RK: Early on in Seedleaf’s history, we observed that children are our society’s early adopters. With that in mind, we have identified education with area youth as a cornerstone of our work. We orchestrate a summer-long job training endeavor called SEEDS (Service, Education, and Entrepreneurship in Downtown Spaces) to help a group of young people learn all that we are doing and how they can work with us. We also offer weekly afterschool Cooking Clubs, which introduce young people to good fresh food and teach them how to prepare it.
For adults, we offer Master Community Gardener training and Master Community Composter training. These five-week courses give us a chance to explain the hows and whys of community gardening and composting.
FT: Seedleaf has grown considerably since 2007. How do you imagine Seedleaf expanding its role?
RK: We’ve grown rapidly thanks to the outpouring of support and encouragement from our community. It has been a thrill to see so many volunteers join us so consistently at different points in our development and to watch gifts allow us to continue to carry out our mission of nourishing communities.

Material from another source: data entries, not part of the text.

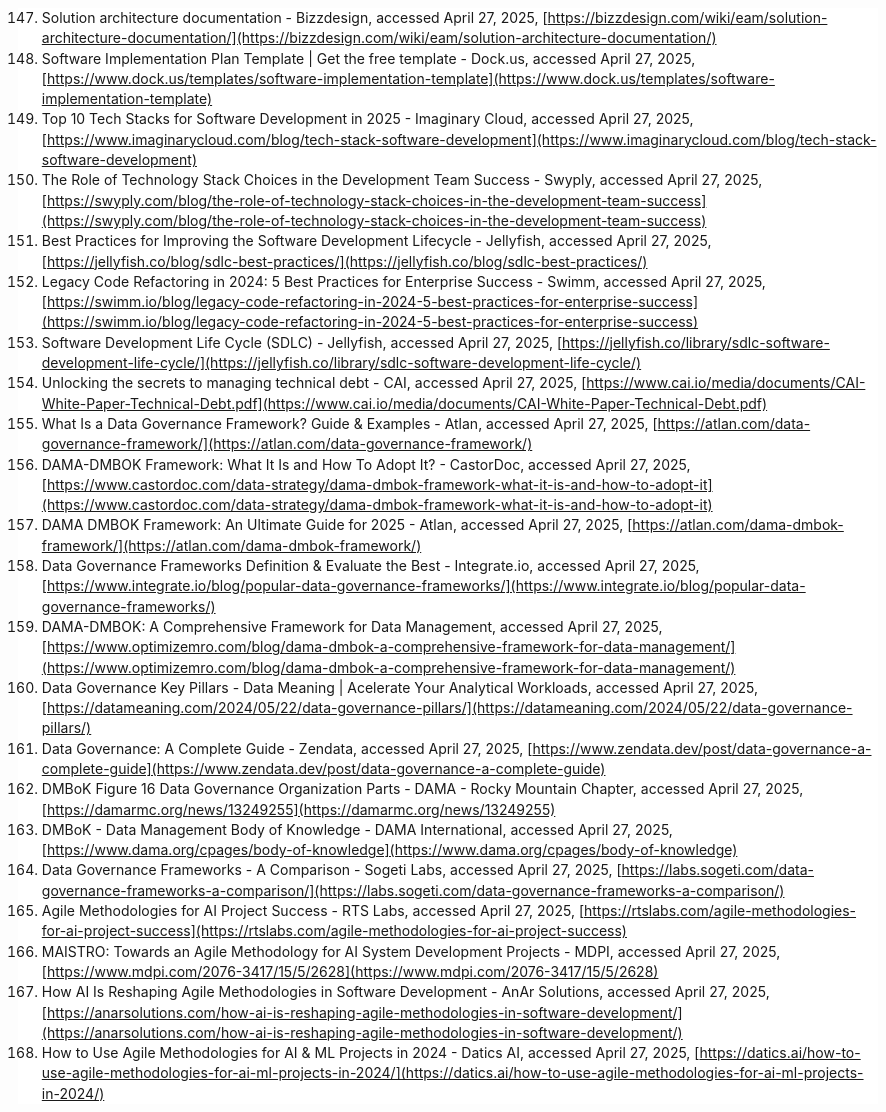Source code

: 147. Solution architecture documentation \- Bizzdesign, accessed April 27, 2025, [https://bizzdesign.com/wiki/eam/solution-architecture-documentation/](https://bizzdesign.com/wiki/eam/solution-architecture-documentation/)  
148. Software Implementation Plan Template | Get the free template \- Dock.us, accessed April 27, 2025, [https://www.dock.us/templates/software-implementation-template](https://www.dock.us/templates/software-implementation-template)  
149. Top 10 Tech Stacks for Software Development in 2025 \- Imaginary Cloud, accessed April 27, 2025, [https://www.imaginarycloud.com/blog/tech-stack-software-development](https://www.imaginarycloud.com/blog/tech-stack-software-development)  
150. The Role of Technology Stack Choices in the Development Team Success \- Swyply, accessed April 27, 2025, [https://swyply.com/blog/the-role-of-technology-stack-choices-in-the-development-team-success](https://swyply.com/blog/the-role-of-technology-stack-choices-in-the-development-team-success)  
151. Best Practices for Improving the Software Development Lifecycle \- Jellyfish, accessed April 27, 2025, [https://jellyfish.co/blog/sdlc-best-practices/](https://jellyfish.co/blog/sdlc-best-practices/)  
152. Legacy Code Refactoring in 2024: 5 Best Practices for Enterprise Success \- Swimm, accessed April 27, 2025, [https://swimm.io/blog/legacy-code-refactoring-in-2024-5-best-practices-for-enterprise-success](https://swimm.io/blog/legacy-code-refactoring-in-2024-5-best-practices-for-enterprise-success)  
153. Software Development Life Cycle (SDLC) \- Jellyfish, accessed April 27, 2025, [https://jellyfish.co/library/sdlc-software-development-life-cycle/](https://jellyfish.co/library/sdlc-software-development-life-cycle/)  
154. Unlocking the secrets to managing technical debt \- CAI, accessed April 27, 2025, [https://www.cai.io/media/documents/CAI-White-Paper-Technical-Debt.pdf](https://www.cai.io/media/documents/CAI-White-Paper-Technical-Debt.pdf)  
155. What Is a Data Governance Framework? Guide & Examples \- Atlan, accessed April 27, 2025, [https://atlan.com/data-governance-framework/](https://atlan.com/data-governance-framework/)  
156. DAMA-DMBOK Framework: What It Is and How To Adopt It? \- CastorDoc, accessed April 27, 2025, [https://www.castordoc.com/data-strategy/dama-dmbok-framework-what-it-is-and-how-to-adopt-it](https://www.castordoc.com/data-strategy/dama-dmbok-framework-what-it-is-and-how-to-adopt-it)  
157. DAMA DMBOK Framework: An Ultimate Guide for 2025 \- Atlan, accessed April 27, 2025, [https://atlan.com/dama-dmbok-framework/](https://atlan.com/dama-dmbok-framework/)  
158. Data Governance Frameworks Definition & Evaluate the Best \- Integrate.io, accessed April 27, 2025, [https://www.integrate.io/blog/popular-data-governance-frameworks/](https://www.integrate.io/blog/popular-data-governance-frameworks/)  
159. DAMA-DMBOK: A Comprehensive Framework for Data Management, accessed April 27, 2025, [https://www.optimizemro.com/blog/dama-dmbok-a-comprehensive-framework-for-data-management/](https://www.optimizemro.com/blog/dama-dmbok-a-comprehensive-framework-for-data-management/)  
160. Data Governance Key Pillars \- Data Meaning | Acelerate Your Analytical Workloads, accessed April 27, 2025, [https://datameaning.com/2024/05/22/data-governance-pillars/](https://datameaning.com/2024/05/22/data-governance-pillars/)  
161. Data Governance: A Complete Guide \- Zendata, accessed April 27, 2025, [https://www.zendata.dev/post/data-governance-a-complete-guide](https://www.zendata.dev/post/data-governance-a-complete-guide)  
162. DMBoK Figure 16 Data Governance Organization Parts \- DAMA \- Rocky Mountain Chapter, accessed April 27, 2025, [https://damarmc.org/news/13249255](https://damarmc.org/news/13249255)  
163. DMBoK \- Data Management Body of Knowledge \- DAMA International, accessed April 27, 2025, [https://www.dama.org/cpages/body-of-knowledge](https://www.dama.org/cpages/body-of-knowledge)  
164. Data Governance Frameworks \- A Comparison \- Sogeti Labs, accessed April 27, 2025, [https://labs.sogeti.com/data-governance-frameworks-a-comparison/](https://labs.sogeti.com/data-governance-frameworks-a-comparison/)  
165. Agile Methodologies for AI Project Success \- RTS Labs, accessed April 27, 2025, [https://rtslabs.com/agile-methodologies-for-ai-project-success](https://rtslabs.com/agile-methodologies-for-ai-project-success)  
166. MAISTRO: Towards an Agile Methodology for AI System Development Projects \- MDPI, accessed April 27, 2025, [https://www.mdpi.com/2076-3417/15/5/2628](https://www.mdpi.com/2076-3417/15/5/2628)  
167. How AI Is Reshaping Agile Methodologies in Software Development \- AnAr Solutions, accessed April 27, 2025, [https://anarsolutions.com/how-ai-is-reshaping-agile-methodologies-in-software-development/](https://anarsolutions.com/how-ai-is-reshaping-agile-methodologies-in-software-development/)  
168. How to Use Agile Methodologies for AI & ML Projects in 2024 \- Datics AI, accessed April 27, 2025, [https://datics.ai/how-to-use-agile-methodologies-for-ai-ml-projects-in-2024/](https://datics.ai/how-to-use-agile-methodologies-for-ai-ml-projects-in-2024/)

After six summers of community gardening, we are beginning to see what we are best at, what things we do poorly, and particularly how to partner with other organizations to maximize our effectiveness. Our next season of growth will rely on the partnerships we are developing with these other organizations and on volunteers stepping into leadership roles whenever possible.
FT: Could you give an example of one of your proudest moments with Seedleaf?
RK: One example occurred just today in one of our community gardens. The SEEDS kids met outside and worked together to cut up a variety of fruits and vegetables to make a tomato and watermelon salad and some fruit-infused beverages. For many of our students, this was their first time trying dishes like these and some even liked what they were trying! I consider this another successful (and injury-free!) afternoon together.
I will admit that this is not front-page news—making a fruit salad will not change the world. Despite this, Seedleaf is dedicated to carrying out small loving acts as if they have eternal significance because we quietly think that they do.